> [TASK GOAL]
Work through the records below, line by line, and say how many lines include "values", with nothing else.

> [EXCERPTED DATA]
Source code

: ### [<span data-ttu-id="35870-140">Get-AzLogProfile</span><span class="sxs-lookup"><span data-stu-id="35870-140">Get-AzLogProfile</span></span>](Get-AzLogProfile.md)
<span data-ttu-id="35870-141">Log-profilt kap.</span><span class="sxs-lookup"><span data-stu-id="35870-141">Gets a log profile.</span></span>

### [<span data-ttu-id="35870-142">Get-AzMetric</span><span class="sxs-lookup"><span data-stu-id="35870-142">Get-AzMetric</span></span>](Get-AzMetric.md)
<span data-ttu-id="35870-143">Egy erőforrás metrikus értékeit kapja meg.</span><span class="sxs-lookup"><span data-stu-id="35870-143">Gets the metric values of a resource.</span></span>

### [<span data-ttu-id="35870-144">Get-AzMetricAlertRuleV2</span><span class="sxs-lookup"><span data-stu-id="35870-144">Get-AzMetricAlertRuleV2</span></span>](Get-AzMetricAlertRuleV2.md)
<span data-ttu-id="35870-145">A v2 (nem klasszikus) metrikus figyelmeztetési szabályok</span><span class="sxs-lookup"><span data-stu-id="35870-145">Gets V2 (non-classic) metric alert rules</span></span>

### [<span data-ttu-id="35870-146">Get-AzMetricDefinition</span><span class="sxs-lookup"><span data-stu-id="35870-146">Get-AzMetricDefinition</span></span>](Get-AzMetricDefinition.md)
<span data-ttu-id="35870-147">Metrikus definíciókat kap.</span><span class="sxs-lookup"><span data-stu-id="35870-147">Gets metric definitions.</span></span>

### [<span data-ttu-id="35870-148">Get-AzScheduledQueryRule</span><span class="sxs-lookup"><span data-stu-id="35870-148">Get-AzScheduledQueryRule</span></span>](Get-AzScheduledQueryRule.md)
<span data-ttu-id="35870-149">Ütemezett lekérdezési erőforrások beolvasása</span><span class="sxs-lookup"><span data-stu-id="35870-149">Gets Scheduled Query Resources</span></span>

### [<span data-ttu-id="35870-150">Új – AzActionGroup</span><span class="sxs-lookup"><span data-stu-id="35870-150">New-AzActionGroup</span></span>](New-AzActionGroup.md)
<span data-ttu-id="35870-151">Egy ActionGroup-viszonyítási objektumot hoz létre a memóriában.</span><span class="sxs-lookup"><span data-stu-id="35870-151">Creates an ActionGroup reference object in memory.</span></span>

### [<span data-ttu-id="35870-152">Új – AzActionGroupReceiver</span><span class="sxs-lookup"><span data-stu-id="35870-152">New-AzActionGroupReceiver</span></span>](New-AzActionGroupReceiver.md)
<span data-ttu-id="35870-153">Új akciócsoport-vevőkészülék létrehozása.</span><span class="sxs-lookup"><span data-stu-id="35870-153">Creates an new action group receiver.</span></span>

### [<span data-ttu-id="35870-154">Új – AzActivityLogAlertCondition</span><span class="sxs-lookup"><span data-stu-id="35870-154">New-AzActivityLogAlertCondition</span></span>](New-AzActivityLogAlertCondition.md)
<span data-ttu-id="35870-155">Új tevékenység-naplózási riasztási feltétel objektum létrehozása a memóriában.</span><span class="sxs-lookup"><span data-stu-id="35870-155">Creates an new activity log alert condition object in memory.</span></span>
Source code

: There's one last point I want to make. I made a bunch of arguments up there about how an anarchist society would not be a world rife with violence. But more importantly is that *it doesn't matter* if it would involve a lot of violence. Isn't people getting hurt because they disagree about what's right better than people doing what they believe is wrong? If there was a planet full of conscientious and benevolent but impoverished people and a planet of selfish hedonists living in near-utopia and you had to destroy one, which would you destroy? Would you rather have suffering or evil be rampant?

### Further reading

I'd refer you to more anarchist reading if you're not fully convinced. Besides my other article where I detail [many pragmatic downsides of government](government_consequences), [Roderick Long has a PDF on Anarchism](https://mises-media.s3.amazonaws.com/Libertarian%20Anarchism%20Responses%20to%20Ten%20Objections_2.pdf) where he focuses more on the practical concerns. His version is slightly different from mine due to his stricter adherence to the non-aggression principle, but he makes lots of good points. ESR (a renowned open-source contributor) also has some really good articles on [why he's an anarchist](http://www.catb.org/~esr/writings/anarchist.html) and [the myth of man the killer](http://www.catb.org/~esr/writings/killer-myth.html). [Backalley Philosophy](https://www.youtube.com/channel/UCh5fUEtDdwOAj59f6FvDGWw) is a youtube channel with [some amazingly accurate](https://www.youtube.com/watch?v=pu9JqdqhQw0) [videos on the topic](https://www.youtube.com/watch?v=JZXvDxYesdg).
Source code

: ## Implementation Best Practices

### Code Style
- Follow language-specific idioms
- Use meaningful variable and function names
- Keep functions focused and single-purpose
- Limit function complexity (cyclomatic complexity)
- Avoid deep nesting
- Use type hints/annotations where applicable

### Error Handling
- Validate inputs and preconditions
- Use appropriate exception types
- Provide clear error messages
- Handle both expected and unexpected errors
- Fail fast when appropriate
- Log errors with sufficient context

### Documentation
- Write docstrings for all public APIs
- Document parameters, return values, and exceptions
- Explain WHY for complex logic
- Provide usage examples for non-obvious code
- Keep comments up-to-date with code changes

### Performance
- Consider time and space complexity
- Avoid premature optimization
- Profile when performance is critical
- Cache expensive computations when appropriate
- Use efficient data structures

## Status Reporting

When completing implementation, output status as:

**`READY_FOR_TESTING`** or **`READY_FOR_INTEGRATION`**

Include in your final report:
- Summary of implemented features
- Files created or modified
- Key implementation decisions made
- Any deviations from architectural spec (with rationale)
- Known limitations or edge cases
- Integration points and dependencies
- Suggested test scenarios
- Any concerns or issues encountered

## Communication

> [RESPONSE BELOW]
2